Aujourd’hui, cette image contraste brutalement avec les accusations portées contre la répétitrice musicale. Une plainte pour violences volontaires par ascendant sur mineur de 15 ans aurait été déposée par Pedro Alves, père de Lily.
Le compositeur affirme avoir pris cette décision après avoir constaté une dégradation de la situation depuis la mise en place d’une garde partagée. Il évoque un décrochage scolaire, une grande autonomie financière avec 2 500 euros d’argent de poche par mois, et un manque de supervision.

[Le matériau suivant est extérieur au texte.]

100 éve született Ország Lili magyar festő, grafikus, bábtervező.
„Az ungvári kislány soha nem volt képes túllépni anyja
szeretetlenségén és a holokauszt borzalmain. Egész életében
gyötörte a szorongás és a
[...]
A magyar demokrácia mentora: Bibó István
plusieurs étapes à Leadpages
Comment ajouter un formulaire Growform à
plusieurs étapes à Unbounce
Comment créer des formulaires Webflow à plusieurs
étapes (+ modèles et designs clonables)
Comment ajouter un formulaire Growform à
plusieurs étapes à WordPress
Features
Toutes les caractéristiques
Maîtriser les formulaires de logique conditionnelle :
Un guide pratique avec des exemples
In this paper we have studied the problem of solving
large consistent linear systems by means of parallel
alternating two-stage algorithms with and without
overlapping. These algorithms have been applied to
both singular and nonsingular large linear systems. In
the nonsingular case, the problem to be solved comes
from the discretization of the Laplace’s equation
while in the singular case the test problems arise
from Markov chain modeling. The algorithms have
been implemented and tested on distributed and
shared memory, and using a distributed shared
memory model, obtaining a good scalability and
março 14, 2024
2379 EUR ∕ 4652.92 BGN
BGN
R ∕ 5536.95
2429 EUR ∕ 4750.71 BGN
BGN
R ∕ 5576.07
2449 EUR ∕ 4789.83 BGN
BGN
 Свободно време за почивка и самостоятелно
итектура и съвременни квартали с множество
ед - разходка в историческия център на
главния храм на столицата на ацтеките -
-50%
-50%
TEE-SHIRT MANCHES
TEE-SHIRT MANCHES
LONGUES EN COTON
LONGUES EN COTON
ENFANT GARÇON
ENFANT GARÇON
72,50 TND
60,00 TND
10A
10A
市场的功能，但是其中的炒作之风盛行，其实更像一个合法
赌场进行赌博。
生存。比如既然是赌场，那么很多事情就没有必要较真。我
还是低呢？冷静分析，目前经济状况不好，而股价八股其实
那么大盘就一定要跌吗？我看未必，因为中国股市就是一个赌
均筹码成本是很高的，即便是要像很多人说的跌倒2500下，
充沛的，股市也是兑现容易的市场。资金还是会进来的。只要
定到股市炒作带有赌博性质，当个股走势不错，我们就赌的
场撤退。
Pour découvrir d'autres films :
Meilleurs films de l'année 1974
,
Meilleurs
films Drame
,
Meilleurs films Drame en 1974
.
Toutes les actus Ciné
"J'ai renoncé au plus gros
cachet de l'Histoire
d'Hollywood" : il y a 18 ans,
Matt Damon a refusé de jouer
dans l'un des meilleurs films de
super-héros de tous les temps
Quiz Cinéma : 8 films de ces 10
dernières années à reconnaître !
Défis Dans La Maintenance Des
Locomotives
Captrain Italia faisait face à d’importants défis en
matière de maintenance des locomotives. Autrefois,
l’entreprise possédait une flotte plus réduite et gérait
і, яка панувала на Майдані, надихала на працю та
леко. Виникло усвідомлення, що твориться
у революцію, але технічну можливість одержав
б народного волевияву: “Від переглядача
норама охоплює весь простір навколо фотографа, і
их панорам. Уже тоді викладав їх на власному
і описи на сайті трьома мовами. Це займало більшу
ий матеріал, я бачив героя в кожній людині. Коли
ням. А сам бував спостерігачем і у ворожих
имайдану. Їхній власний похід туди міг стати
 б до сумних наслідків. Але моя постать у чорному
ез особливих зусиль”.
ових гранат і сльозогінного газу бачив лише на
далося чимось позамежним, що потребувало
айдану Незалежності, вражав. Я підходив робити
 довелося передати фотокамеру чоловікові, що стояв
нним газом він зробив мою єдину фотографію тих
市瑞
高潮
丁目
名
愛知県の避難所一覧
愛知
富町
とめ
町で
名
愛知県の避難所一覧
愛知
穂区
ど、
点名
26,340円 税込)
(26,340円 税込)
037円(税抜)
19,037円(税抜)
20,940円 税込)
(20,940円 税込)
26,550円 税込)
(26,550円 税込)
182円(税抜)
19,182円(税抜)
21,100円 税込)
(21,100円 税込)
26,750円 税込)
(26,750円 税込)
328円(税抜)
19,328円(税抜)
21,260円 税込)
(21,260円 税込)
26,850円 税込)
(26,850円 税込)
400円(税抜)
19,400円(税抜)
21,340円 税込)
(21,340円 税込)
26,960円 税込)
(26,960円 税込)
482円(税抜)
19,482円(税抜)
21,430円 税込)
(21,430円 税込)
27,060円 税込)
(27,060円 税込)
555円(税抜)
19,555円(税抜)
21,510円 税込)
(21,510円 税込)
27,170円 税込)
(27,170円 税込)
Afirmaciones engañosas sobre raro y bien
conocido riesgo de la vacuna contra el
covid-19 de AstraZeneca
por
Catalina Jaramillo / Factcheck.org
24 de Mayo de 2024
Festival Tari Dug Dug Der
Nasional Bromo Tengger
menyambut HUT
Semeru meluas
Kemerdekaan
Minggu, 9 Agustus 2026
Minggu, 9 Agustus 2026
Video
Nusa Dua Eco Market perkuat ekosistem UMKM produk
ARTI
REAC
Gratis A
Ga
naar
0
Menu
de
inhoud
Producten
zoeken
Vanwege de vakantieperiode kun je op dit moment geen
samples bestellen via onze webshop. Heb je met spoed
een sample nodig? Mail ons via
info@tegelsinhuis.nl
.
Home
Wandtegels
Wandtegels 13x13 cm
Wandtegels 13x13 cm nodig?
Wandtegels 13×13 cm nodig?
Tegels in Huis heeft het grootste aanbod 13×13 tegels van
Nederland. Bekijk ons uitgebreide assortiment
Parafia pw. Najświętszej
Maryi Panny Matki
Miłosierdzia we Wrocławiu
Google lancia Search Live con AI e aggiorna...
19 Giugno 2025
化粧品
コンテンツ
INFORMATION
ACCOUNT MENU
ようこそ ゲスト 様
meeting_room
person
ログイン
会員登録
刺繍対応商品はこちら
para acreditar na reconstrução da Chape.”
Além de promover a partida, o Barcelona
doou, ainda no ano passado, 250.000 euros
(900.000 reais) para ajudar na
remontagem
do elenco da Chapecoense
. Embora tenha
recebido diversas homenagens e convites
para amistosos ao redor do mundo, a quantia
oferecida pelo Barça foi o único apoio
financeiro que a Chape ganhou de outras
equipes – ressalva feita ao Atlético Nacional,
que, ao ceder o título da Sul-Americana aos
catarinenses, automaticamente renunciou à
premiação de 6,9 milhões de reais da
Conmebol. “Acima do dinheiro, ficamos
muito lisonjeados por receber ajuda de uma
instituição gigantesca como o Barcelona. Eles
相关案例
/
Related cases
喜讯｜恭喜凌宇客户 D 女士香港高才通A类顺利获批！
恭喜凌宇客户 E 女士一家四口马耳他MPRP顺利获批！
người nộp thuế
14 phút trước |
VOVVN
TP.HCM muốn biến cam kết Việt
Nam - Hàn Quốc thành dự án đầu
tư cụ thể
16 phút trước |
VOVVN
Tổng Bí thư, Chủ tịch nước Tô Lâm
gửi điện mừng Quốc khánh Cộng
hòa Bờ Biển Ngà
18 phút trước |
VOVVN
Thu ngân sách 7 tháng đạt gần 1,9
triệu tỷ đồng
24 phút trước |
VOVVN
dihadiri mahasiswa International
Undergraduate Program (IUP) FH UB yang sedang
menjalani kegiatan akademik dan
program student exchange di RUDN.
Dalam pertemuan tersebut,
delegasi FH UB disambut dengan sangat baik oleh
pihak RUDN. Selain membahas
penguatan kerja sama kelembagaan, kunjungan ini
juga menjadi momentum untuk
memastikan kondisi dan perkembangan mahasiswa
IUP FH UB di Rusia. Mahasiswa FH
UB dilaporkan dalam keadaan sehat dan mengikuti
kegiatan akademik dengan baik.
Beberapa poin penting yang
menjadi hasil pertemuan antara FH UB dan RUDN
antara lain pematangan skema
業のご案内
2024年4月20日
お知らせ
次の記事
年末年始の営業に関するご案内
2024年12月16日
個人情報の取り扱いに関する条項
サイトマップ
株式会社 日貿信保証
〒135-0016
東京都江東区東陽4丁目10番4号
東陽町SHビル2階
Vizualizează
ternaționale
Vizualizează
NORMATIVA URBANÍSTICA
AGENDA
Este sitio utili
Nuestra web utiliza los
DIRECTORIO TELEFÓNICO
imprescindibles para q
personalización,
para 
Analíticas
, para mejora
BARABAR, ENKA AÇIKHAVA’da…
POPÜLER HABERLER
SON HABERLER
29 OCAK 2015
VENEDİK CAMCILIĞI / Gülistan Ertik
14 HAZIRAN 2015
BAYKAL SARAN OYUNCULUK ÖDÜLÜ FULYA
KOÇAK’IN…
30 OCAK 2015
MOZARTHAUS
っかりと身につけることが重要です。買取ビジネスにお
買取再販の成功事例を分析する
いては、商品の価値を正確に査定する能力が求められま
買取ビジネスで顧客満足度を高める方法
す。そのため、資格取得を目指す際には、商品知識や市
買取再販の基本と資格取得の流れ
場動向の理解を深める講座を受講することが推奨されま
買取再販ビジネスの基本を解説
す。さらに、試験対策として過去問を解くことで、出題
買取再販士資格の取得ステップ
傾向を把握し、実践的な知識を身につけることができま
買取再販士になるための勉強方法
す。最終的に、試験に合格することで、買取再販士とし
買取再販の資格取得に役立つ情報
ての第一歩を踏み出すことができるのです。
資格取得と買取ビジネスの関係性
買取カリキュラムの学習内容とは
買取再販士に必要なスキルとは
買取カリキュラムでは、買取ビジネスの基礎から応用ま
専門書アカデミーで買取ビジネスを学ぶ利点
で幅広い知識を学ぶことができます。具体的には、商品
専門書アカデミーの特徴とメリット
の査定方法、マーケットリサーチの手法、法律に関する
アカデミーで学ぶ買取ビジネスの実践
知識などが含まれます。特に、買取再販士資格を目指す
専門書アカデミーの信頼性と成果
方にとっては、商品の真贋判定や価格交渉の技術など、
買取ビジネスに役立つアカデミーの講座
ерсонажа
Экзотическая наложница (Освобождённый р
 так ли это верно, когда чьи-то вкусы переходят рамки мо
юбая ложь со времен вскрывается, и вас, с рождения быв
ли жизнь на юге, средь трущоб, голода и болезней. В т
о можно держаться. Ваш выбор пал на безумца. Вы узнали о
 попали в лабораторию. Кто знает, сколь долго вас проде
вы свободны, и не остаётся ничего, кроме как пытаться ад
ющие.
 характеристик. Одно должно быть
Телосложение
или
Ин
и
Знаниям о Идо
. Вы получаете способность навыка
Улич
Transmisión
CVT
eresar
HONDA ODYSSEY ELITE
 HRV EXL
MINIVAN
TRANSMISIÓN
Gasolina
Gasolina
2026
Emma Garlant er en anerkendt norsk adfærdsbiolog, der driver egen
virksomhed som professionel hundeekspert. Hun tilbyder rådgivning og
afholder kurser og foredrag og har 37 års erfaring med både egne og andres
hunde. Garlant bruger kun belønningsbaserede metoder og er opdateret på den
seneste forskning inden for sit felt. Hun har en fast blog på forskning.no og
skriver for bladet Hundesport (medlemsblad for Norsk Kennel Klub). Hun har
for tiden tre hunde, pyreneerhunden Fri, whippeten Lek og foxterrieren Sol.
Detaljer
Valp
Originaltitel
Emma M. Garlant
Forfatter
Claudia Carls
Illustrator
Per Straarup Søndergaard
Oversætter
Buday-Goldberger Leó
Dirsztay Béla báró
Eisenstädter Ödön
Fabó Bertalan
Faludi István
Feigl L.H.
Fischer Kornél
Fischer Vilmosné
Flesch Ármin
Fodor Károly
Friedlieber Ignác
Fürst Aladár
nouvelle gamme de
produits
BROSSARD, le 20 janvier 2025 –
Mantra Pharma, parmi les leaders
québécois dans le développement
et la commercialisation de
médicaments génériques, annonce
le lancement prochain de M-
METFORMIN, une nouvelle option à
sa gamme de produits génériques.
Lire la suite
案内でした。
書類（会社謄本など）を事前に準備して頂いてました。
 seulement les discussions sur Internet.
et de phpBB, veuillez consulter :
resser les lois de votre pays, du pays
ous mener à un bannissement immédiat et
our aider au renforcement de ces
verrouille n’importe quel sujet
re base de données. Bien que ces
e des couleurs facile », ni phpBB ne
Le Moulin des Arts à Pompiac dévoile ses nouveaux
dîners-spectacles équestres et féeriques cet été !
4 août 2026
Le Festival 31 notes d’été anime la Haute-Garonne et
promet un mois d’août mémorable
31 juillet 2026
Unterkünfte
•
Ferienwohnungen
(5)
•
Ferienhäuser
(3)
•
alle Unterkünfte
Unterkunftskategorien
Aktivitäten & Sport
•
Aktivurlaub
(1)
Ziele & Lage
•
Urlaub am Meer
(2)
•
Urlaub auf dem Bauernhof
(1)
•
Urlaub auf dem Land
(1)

Il raconte notamment avoir retrouvé sa fille dans un bar des Halles à Paris alors qu’elle n’a que 15 ans. Il parle également de violences physiques et verbales.
Selon lui, Lily aurait accueilli la démarche judiciaire avec soulagement, se sentant jusque-là entravée par la notoriété de sa mère. De son côté, l’avocate de Lucie Bernardoni conteste l’ensemble des accusations et précise qu’aucune convocation n’a été reçue.
Le contraste entre l’image publique de Lucie Bernardoni, figure bienveillante de la Star Academy et candidate à Danse avec les stars, et les faits allégués, alimente les discussions.
Cette affaire met en lumière la fragilité des équilibres familiaux lorsque la médiatisation s’en mêle. Entre présomption d’innocence et protection d’un mineur, la justice devra examiner les faits avec rigueur. En attendant, le duo mère-fille qui avait ému le public semble aujourd’hui bien loin.